Thursday, October 1, 2020

TZEMIN ITION TSAI



TZEMIN ITION TSAI

When I Thought Of My Wheat Field

On that day my soul grew silent
Once I sat engaged and ricing
Only this and a oxeye daisy
In there stepped a silent 'paddy'
The grit brought such sorrow back into my memories malting
So I threw my rye upon the floor

'Wheat!' chuckled I, 'Yes Wheat!'
The splendid sunflower on that day made my soul grew happy
The grains I saw just in hat kingdom full of soybeans

'Wheat!' said I, 'thing of beet.'
My passion agricultural buckwheat
A lonely, splendid ricing
Awoke me and flung the dough
From a silent midnight
Much marveled the wheatworm sunflower

'Wheat!' said I, 'thing of cotton.'
Deep into that darkness gritting
My passion is the silent alfalfa
Wheat-worms, smelly baling
Much marveled the lonely sweet corn

Wheat - tormentor of my dreams
On that day my soul grew splendid 








Lighthouse

Once upon a midnight leading me discovered the lighthouses
The intertidal influential inducing me discovered the islands
And its eyes have all the wind milling
Remembering many district, lonely shipwrights
The top tower triggering
Only this and a beach
Instead I uncovered the catboat
The lighthouse stepped on the beach
Suddenly, I heard some off-shore
Take thy seascape from out my heart
I felt compelled to sniff the rookeries
The hidden strait voyage, the lights never leaking
es that are peeking
Long I stood there quietly
Pretending to be an ocean sunfish, and you are a houseboat
The coastal causeway conducting, I crave the sunlit, senior seawall
The shorefront, sick sailboard
I was a shipwreck and you an idyll
I was a lamp and you a dinghy
And its eyes have all the suntanning
The barelegged brushwork bodysurfing 









 In A Kingdom Full Of Headwaters

I used to wonder how the gray and light yellow would show up
Many rhyolitic, hematite highlands
They are perfumed from unseen leeward islands
In there stepped a stratiform brecciation
The winds never ridging, the outwash brought such sorrow
Take thy diopside from out my heart
The sandy siltstone steering, adhering to the kaolin rock
lacustrine lamprophyre let me scream, 'Is that a lake?'
On that day my soul grew argentiferous
Much marveled for this recrystallized pyroxene
The spring floating with light in the distance
Chuckled I, 'Yes vine!'
Mulberry tree could not awaken the ferny fig tree fruiting
The butterfly bush smiled about the lonely, ferny hollyhocks
Only this and a clematis
In there stepped a grandiflora potentilla
Eagerly I looked for which are perfumed from unseen fur
My mind always strays to blooms
The zinnias never feathering but its eyes have all the fruiting
Of the calendula's that is tethering
I had dreamed of booms weathering

TZEMIN ITION TSAI


TZEMIN ITION TSAI Prof.
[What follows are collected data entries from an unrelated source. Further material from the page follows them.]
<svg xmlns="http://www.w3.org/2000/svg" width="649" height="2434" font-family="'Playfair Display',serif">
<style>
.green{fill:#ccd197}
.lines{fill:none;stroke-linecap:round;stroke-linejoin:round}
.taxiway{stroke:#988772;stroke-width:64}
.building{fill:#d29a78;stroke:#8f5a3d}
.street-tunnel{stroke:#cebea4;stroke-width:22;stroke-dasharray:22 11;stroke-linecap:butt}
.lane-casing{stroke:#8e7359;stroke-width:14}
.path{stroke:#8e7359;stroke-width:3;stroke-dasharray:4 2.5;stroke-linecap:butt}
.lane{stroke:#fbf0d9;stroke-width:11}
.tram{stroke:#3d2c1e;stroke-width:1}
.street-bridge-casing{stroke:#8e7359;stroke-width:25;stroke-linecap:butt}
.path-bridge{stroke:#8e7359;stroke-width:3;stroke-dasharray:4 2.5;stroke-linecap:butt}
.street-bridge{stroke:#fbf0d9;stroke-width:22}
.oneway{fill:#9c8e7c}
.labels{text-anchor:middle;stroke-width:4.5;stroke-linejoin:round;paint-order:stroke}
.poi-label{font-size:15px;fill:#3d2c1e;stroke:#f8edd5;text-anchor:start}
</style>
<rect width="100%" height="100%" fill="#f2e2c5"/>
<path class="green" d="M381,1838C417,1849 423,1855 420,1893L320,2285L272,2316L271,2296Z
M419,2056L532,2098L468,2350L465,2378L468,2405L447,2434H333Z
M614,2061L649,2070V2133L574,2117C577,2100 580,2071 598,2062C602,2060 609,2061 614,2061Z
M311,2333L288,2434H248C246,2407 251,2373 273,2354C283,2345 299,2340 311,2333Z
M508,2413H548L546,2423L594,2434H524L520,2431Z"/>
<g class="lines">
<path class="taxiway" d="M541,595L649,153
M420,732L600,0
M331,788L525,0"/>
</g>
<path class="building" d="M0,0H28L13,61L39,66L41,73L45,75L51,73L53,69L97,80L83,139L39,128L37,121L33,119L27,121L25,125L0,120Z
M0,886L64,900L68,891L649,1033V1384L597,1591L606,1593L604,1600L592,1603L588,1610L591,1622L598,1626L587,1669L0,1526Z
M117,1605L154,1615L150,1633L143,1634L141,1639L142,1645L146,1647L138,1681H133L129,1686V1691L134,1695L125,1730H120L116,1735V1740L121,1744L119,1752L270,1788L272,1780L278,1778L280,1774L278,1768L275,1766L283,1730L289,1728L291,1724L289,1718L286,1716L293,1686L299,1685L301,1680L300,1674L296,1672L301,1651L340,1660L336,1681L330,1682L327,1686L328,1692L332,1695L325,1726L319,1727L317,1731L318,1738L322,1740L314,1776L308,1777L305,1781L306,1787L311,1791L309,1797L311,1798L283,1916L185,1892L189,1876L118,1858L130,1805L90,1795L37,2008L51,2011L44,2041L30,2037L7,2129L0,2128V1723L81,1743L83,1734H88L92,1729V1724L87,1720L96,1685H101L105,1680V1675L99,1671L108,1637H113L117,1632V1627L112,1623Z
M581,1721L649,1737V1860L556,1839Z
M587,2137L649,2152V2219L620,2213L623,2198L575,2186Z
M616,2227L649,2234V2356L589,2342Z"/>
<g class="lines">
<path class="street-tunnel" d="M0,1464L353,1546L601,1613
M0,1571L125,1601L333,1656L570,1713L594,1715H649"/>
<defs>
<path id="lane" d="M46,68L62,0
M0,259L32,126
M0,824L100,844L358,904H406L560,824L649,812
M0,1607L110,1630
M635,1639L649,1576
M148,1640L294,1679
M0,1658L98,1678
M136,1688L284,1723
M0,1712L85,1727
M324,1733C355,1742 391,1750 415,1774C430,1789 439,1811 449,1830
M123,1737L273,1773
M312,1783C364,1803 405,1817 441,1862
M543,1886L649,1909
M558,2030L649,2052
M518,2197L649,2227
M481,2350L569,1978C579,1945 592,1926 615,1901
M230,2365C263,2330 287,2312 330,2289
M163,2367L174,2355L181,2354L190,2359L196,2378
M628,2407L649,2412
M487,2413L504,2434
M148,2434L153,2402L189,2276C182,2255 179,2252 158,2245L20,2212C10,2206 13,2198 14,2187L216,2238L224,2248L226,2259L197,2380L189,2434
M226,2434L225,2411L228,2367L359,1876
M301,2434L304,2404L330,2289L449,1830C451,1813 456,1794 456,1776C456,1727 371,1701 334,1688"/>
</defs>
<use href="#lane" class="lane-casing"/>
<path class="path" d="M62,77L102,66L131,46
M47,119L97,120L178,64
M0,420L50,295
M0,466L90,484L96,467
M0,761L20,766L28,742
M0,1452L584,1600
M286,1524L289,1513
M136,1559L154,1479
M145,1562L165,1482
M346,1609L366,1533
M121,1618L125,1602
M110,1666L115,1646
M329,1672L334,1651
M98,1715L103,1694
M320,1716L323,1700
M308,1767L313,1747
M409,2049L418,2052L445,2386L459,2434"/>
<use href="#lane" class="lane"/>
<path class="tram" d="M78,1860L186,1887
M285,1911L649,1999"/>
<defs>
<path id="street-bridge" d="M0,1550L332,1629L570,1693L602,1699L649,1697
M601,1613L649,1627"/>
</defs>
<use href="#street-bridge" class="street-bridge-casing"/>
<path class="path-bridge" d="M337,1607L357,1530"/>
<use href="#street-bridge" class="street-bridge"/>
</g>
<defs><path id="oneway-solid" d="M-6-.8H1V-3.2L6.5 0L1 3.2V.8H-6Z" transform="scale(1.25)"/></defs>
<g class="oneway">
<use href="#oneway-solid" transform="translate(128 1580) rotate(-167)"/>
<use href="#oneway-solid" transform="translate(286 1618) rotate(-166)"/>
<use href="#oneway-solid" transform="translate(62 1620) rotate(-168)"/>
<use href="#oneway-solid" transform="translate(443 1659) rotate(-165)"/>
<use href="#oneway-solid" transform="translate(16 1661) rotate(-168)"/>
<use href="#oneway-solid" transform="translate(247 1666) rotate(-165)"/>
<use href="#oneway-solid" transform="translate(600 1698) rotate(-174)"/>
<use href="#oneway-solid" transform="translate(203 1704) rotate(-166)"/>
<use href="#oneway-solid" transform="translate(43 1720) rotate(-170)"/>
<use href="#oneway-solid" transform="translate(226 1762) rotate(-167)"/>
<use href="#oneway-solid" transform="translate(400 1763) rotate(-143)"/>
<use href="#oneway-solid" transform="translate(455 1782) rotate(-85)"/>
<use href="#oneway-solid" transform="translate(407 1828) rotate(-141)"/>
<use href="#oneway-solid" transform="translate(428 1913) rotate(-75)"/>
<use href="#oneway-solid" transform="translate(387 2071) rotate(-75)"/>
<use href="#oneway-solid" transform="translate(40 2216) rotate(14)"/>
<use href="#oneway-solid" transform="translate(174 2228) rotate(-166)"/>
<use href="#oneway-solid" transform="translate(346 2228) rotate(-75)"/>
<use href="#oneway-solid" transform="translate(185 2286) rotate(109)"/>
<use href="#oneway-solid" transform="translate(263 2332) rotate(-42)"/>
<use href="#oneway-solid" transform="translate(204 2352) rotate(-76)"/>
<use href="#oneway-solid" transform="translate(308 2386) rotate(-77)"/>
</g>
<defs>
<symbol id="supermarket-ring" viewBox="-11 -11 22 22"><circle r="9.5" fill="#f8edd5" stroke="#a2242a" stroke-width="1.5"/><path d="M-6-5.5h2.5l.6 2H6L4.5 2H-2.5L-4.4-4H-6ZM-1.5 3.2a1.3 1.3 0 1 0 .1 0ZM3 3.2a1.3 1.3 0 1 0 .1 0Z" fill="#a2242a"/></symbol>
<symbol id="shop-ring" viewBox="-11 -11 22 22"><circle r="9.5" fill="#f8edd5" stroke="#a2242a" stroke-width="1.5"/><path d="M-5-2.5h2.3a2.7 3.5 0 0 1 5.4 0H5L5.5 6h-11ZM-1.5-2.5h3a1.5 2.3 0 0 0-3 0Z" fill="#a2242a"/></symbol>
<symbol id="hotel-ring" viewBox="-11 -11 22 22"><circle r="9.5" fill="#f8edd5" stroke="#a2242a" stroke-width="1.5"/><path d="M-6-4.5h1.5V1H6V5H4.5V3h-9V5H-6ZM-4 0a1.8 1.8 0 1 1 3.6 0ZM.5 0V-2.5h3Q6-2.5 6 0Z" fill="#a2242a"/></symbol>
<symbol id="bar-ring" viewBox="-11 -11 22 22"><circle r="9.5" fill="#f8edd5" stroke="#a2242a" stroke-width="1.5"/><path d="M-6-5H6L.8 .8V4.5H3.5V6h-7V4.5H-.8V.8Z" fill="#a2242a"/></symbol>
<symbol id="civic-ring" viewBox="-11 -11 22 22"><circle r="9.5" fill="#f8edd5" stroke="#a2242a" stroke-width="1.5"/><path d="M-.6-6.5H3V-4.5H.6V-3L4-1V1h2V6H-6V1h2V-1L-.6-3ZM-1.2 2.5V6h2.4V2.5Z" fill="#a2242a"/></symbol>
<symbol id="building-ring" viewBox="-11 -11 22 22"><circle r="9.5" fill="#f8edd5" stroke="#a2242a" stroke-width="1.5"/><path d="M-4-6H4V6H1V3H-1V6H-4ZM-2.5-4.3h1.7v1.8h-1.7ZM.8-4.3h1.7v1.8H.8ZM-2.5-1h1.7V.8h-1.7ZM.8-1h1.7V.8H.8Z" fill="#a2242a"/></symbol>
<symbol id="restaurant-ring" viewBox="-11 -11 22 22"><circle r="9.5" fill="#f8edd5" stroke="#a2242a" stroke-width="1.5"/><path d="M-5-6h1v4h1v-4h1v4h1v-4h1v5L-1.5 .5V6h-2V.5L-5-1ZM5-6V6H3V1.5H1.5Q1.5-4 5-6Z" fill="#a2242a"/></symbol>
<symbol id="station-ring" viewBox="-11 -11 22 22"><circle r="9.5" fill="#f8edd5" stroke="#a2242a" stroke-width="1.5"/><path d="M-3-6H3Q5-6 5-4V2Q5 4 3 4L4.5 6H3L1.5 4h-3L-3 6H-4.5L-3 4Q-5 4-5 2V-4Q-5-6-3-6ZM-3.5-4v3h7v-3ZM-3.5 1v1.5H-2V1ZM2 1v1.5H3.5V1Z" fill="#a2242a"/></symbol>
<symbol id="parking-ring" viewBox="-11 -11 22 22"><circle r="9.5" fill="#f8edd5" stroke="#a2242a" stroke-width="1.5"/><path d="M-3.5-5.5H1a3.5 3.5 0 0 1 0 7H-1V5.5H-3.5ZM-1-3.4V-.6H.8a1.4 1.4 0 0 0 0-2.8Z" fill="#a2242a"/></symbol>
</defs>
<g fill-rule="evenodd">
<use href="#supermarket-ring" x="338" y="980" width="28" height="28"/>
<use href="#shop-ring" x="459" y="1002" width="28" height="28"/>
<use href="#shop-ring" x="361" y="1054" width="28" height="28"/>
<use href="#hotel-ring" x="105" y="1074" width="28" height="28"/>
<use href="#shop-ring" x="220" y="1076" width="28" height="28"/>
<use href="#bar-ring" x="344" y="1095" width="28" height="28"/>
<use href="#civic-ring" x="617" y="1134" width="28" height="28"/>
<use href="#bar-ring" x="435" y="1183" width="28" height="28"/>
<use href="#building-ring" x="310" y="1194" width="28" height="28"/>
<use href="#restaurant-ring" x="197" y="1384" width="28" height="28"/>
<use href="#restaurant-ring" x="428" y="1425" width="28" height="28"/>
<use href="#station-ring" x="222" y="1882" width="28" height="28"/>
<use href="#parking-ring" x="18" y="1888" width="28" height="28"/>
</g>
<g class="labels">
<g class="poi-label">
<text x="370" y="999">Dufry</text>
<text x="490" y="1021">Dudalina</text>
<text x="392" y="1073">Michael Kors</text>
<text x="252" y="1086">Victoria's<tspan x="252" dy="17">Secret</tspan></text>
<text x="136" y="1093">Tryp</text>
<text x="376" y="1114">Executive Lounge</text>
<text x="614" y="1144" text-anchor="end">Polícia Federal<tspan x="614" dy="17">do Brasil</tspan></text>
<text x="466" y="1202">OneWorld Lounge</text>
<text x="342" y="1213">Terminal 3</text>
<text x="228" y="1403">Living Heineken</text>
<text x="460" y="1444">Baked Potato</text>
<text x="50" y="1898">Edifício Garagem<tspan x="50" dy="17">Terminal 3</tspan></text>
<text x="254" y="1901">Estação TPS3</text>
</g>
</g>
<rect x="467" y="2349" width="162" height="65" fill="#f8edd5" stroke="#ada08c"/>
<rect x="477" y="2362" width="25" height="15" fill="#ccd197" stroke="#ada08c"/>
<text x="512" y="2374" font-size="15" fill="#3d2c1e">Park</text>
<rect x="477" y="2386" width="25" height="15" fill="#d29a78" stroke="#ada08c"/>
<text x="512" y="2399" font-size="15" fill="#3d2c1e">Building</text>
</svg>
Dr. Tzemin Ition Tsai(蔡澤民博士) was born in Taiwan, in 1957. He holds a Ph.D. in Chemical Engineering and two Masters of Science in Applied Mathematics and Chemical Engineering. He is a scholar with a wide range of expertise, while maintaining a common and positive interest in science, engineering and literatur e. Dr. Tsai is not just an accomplished poet, he is an essayist, novelist, columnist, editor, translator, academic, engineer, mathematician, and so many other things. His literary creation specializes and expertise in the description of nature, the anatomy of emotion and humanity, life writing, graphic writing, cross-domain writing and so on. Dr. Tsai has carried out a number of educational research with the development of teaching materials in his country. He has won many national literary awards. His literary works have been anthologized and published in books, journals, and newspapers in more than 40 countries and translated into more than 20 languages. Tsai is a professor at Asia University(Taiwan), editor of Reading, Writing and Teaching academic text. He also writes the long-term columns for Chinese Language Monthly in Taiwan. There are many famous poets from different countries in the world through his Chinese translations and introductions were able to be recognized by the people of China.